What is this evil that underlies all of this? It is a wind, blowing through our world. The countervailing wind is that of love or Goodness. It is like the two are in a wind tunnel, blowing at one another. Or a good mythic metaphor would be in the Harry Potter books, when Harry’s wand connects with Voldemort. Their relative wills meet, and go back and forth.
I feel this in me sometimes. I have interesting dreams, which I can generally control fairly well. I feel there is a battle in this world. This is a Manichean outlook, but certainly one that comports well with Christianity and Islam, at least.

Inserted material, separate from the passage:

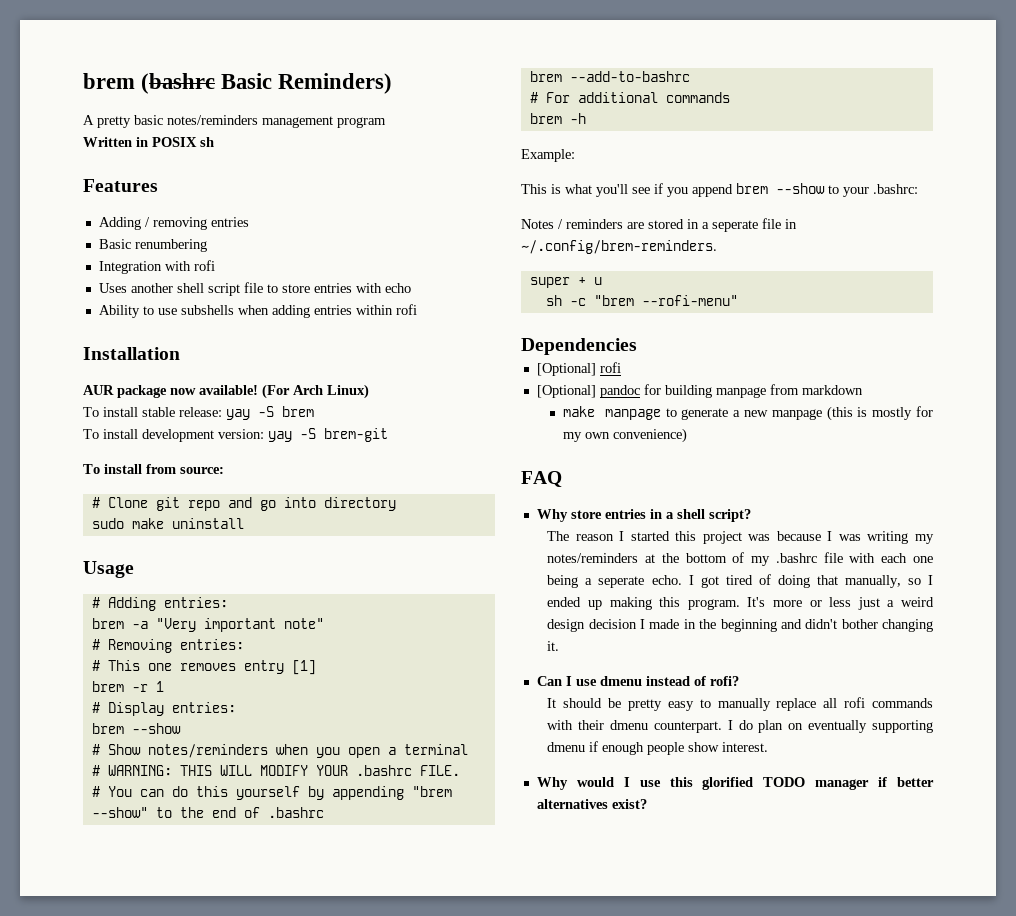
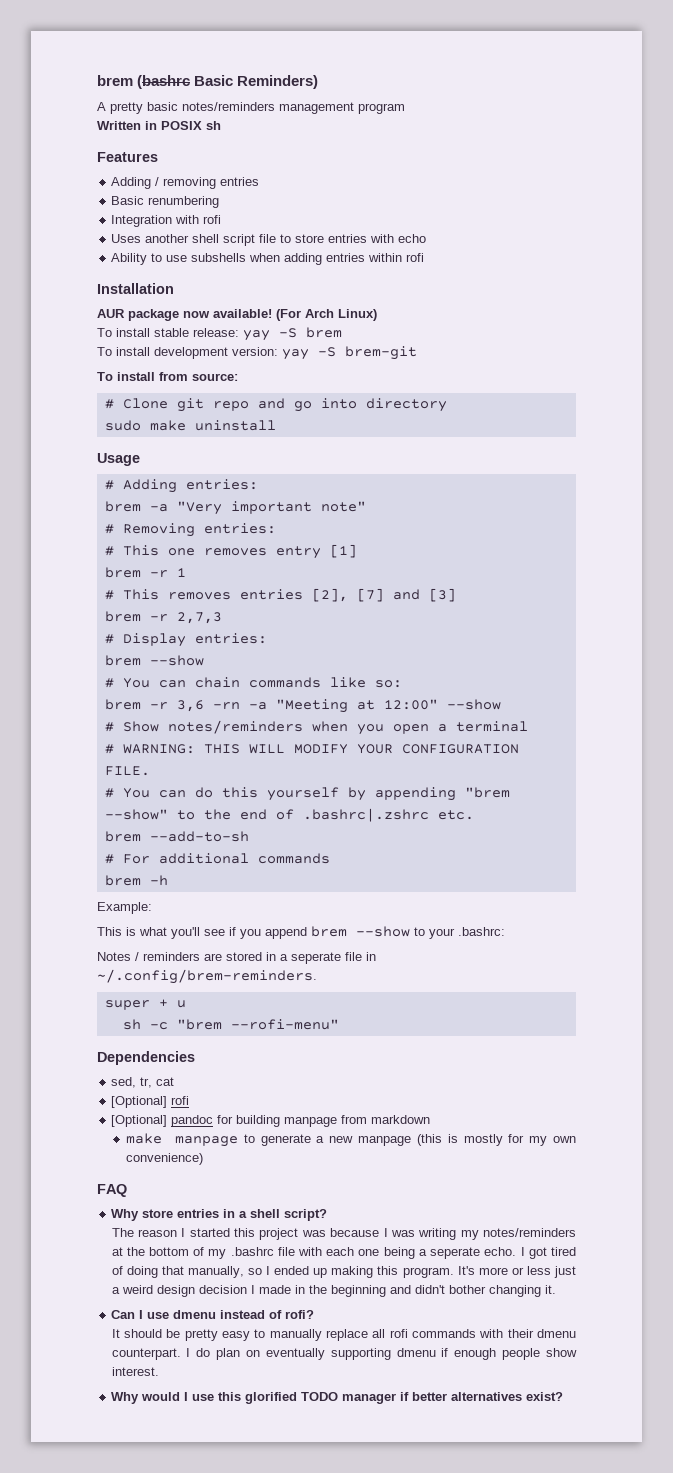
(164, 686) none -> [104,588,456,602] [104,611,222,624] // # This removes entries [2], [7] and [3] // brem -r 2,7,3
(181, 728) none -> [104,677,402,688] [104,699,501,713] // # You can chain commands like so: // brem -r 3,6 -rn -a "Meeting at 12:00" --show
[355,765,412,776] .bashrc -> [401,744,519,754] CONFIGURATION
[267,807,324,818] [529,71,690,82] .bashrc // brem --add-to-bashrc -> [302,808,474,822] [104,831,249,842] .bashrc|.zshrc etc. // brem --add-to-sh
(637, 346) none -> [111,1077,175,1088] // sed, tr, cat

Clearly, there is evil in this world, that I represent as sacrifice, as intentionally killing things to avoid larger violence, and to reinforce rigid social institutions. Christ himself may have been implicitly recognizing this in offering himself as a final sacrifice, to be commemorated with ritual cannibalism. He may have seen that in the fallen world he was looking at, the people who spred his Gospel may have needed that as a crutch. On the plus side, you introduce the idea of unconditional Love, even for cultural Others. On the minus side, you have to keep a link with the evil of the past.
Few thoughts. I’ve taken too long already. How I manage to pay my bills is anybody’s guess.
Postscript: it is interesting to speculate, too, on whether Faulkner had in mind, too, the lost colony of Roanoke. As someone whose life was taken up with language, the homophone–or close to it, depending on how one said it–clearly would not have escaped him. Faulkner himself may have spoken about this, but I’m not going to take the time to research it.